Avevamo preparato molte domande, ma il tempo è poco. Ci concentriamo allora sul cuore del disco: perché scegliere di mettere al centro del nuovo lavoro il dolore e il lato oscuro dell’uomo?
Gli Zen Circus non hanno esitato. Ci raccontano che l’idea de Il Male è nata quasi naturalmente, alla fine del tour precedente…
Intervista: gli Zen Circus raccontano come nasce “Il Male”
L’idea de Il Male è nata quasi naturalmente, alla fine del tour precedente. Senza un vero piano prestabilito, la band ha iniziato a scrivere nuovi brani e si è accorta che, canzone dopo canzone, la parola “male” tornava continuamente. All’inizio sembrava un caso, quasi un difetto da limare. Poi è diventata il centro gravitazionale dell’intero progetto: un concetto da affrontare di petto.
La title track, Il Male, è nata quasi per caso, ma ha assunto subito un ruolo fondamentale. È un brano che racconta la distruzione e tutte le sfaccettature oscure che attraversano la vita e la società. Come un cubo di Rubik, ogni lato rappresenta un aspetto diverso — intimo, storico, collettivo — e più lo si osserva, più emergono prospettive complesse, mai banali.
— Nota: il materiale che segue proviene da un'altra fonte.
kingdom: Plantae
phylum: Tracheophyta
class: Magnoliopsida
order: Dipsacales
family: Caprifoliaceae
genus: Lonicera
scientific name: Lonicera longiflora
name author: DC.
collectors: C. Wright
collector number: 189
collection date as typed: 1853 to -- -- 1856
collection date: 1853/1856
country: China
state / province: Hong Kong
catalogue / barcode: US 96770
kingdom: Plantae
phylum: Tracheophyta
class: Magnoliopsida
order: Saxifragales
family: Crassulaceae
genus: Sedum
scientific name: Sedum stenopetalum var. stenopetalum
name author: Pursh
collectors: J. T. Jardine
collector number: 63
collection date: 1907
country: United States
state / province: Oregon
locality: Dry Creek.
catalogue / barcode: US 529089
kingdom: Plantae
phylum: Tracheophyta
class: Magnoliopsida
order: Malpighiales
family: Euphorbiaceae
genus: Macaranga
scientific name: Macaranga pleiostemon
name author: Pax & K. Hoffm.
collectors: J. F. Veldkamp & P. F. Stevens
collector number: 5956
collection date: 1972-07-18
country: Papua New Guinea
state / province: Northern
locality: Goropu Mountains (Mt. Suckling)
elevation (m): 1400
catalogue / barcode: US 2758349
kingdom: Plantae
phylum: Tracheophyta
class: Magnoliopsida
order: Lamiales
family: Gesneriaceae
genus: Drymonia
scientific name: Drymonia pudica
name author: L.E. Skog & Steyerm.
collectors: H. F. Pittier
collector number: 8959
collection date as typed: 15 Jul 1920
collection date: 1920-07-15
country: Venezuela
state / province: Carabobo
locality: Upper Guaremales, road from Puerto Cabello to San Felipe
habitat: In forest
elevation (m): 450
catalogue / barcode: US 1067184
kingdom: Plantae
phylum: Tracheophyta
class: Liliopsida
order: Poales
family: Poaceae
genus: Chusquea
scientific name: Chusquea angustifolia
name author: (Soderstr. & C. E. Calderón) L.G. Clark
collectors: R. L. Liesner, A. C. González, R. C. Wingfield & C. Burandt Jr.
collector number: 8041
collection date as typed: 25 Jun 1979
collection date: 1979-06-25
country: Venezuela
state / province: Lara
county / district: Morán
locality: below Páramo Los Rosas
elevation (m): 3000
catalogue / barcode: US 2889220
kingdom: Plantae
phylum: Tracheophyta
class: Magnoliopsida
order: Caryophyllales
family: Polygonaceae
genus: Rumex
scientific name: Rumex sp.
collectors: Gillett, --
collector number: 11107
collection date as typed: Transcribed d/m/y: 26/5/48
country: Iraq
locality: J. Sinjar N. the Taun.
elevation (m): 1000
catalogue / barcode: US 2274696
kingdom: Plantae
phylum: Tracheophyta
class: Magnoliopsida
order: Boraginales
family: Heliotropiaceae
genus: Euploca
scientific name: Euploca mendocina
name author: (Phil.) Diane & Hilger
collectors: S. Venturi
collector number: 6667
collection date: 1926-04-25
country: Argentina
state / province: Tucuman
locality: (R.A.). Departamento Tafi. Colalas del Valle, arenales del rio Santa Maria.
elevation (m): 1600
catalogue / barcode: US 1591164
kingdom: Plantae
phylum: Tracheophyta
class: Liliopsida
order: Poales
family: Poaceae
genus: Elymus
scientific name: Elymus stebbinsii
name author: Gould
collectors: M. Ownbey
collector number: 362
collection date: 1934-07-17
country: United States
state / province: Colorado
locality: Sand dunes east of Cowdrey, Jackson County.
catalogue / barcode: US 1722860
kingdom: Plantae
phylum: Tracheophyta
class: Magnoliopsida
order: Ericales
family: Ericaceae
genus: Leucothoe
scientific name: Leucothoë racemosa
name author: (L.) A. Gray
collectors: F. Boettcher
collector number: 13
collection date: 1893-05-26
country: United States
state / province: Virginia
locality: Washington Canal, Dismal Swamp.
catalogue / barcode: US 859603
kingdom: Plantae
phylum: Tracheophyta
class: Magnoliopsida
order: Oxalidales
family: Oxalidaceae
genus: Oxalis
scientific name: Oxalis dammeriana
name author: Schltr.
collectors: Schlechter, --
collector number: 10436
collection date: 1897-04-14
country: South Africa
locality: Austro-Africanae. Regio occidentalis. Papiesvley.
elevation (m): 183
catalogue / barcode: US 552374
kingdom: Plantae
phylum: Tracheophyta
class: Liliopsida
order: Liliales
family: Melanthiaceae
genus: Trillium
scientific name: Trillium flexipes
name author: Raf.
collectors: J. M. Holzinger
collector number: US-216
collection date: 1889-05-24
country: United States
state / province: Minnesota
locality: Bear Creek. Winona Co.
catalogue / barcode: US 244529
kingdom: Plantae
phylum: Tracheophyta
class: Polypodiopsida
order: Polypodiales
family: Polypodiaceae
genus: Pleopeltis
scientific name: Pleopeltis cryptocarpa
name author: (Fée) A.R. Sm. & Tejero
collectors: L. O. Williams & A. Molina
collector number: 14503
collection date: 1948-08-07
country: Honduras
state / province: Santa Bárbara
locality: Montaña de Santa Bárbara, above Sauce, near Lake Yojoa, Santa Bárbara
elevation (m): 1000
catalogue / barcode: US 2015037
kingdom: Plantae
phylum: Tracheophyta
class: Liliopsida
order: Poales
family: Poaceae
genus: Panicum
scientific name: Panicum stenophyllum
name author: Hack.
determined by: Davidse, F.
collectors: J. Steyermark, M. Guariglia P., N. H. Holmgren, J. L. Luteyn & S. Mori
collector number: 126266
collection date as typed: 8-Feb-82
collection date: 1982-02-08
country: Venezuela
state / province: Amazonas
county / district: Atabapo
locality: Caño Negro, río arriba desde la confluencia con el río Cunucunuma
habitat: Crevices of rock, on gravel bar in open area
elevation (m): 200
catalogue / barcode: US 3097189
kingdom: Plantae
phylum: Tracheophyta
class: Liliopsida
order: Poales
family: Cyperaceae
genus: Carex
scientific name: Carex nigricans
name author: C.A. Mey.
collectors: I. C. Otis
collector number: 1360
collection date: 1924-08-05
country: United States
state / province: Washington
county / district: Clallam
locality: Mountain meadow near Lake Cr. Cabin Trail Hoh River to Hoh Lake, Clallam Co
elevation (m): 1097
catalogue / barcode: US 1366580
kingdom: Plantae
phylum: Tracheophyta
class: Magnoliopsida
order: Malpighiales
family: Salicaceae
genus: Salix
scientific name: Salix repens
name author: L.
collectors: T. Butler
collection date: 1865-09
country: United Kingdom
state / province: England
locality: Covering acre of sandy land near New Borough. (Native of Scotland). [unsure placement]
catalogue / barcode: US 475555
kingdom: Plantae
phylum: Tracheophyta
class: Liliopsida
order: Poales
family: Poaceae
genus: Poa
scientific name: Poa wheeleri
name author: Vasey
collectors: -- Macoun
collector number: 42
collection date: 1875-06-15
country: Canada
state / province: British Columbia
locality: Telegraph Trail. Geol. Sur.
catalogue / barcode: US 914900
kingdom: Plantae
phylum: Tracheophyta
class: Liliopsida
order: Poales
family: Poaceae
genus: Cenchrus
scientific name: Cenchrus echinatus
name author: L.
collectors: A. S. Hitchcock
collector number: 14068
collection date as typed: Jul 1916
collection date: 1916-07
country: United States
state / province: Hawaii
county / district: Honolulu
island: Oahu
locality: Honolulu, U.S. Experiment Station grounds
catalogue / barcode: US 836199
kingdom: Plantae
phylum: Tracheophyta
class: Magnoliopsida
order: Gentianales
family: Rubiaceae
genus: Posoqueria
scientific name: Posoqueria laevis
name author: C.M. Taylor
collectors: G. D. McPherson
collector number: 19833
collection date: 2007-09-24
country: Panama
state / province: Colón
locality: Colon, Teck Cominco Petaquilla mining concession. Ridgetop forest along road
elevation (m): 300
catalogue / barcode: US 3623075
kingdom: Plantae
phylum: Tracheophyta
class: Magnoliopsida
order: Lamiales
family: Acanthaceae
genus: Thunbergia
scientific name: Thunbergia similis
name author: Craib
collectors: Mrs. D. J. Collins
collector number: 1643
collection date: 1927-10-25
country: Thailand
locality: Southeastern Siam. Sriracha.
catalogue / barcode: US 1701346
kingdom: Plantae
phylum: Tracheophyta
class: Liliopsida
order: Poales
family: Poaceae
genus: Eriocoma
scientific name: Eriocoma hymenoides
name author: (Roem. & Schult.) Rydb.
Anche il contesto storico ha inciso: dopo la pandemia, il male è diventato qualcosa di tangibile — malattia, fragilità, vulnerabilità. Allo stesso tempo, i social e la cultura della “routine perfetta” hanno diffuso una tendenza opposta: rimuovere o mascherare ogni lato oscuro. Questo contrasto ha spinto la band a esplorare il tema da molte angolazioni: il male nella coppia, nella solitudine, nella società contemporanea, quello interiore e quello storico del Novecento. Alla fine, il “male” attraversa il disco in ogni sua parte, diventando il filo rosso che lega tutto.
Affrontarlo così frontalmente è stato impegnativo anche sul piano emotivo. Raccontare la sofferenza, la fragilità e la malattia in modo concreto non è semplice, così come guardare in faccia le proprie ombre. In un’epoca che tende a rimuovere il buio, scegliere di illuminarlo è un atto intenso e necessario.

Il titolo Il Male si è imposto quasi da sé: la parola tornava ovunque, come se chiedesse spazio. Per la band, rappresenta una realtà multiforme — distruzione, sofferenza personale, memoria storica o condizione collettiva — da affrontare senza filtri.
Anche i sogni hanno avuto un ruolo inatteso nel processo creativo. Non come esperienze individuali, ma come elementi collettivi che attraversano e connettono le persone. È il caso di Meglio di niente, nata da un sogno di Appino che ha trovato subito risonanza nel resto del gruppo.
Dal vivo, gli Zen non vedono l’ora di portare questi brani sul palco. Sono nati direttamente in sala prove, batteria-basso-chitarra, senza tastiere né arrangiamenti complessi: hanno una verità immediata che difficilmente si può replicare in studio. «È un ritorno a un modo di scrivere e suonare che non facevamo da vent’anni», raccontano.

Infine, la scelta di registrare senza campionamenti, correzioni sul tempo o intonazioni digitali è una dichiarazione d’intenti: non per superiorità morale, ma per trasparenza. Niente artifici, solo suoni naturali e luce “dal vivo”, per far emergere l’anima delle canzoni e preservarne l’energia originaria.

Finito il tempo a disposizione, gli Zen devono salire sul piccolo palco della Feltrinelli per il talk con i fan e suonare due brani. Appino sta già accordando la chitarra, ma riesco a fargli ancora una domanda al volo:
— Se non foste musicisti, cosa fareste?
Ufo non ha dubbi: «L’oste. O il potatore di ulivi».
Karim ci pensa un attimo: «Il dottore».
Appino sorride, senza esitazioni: «Il musicista. Da quando avevo nove anni ho sempre voluto fare questo lavoro».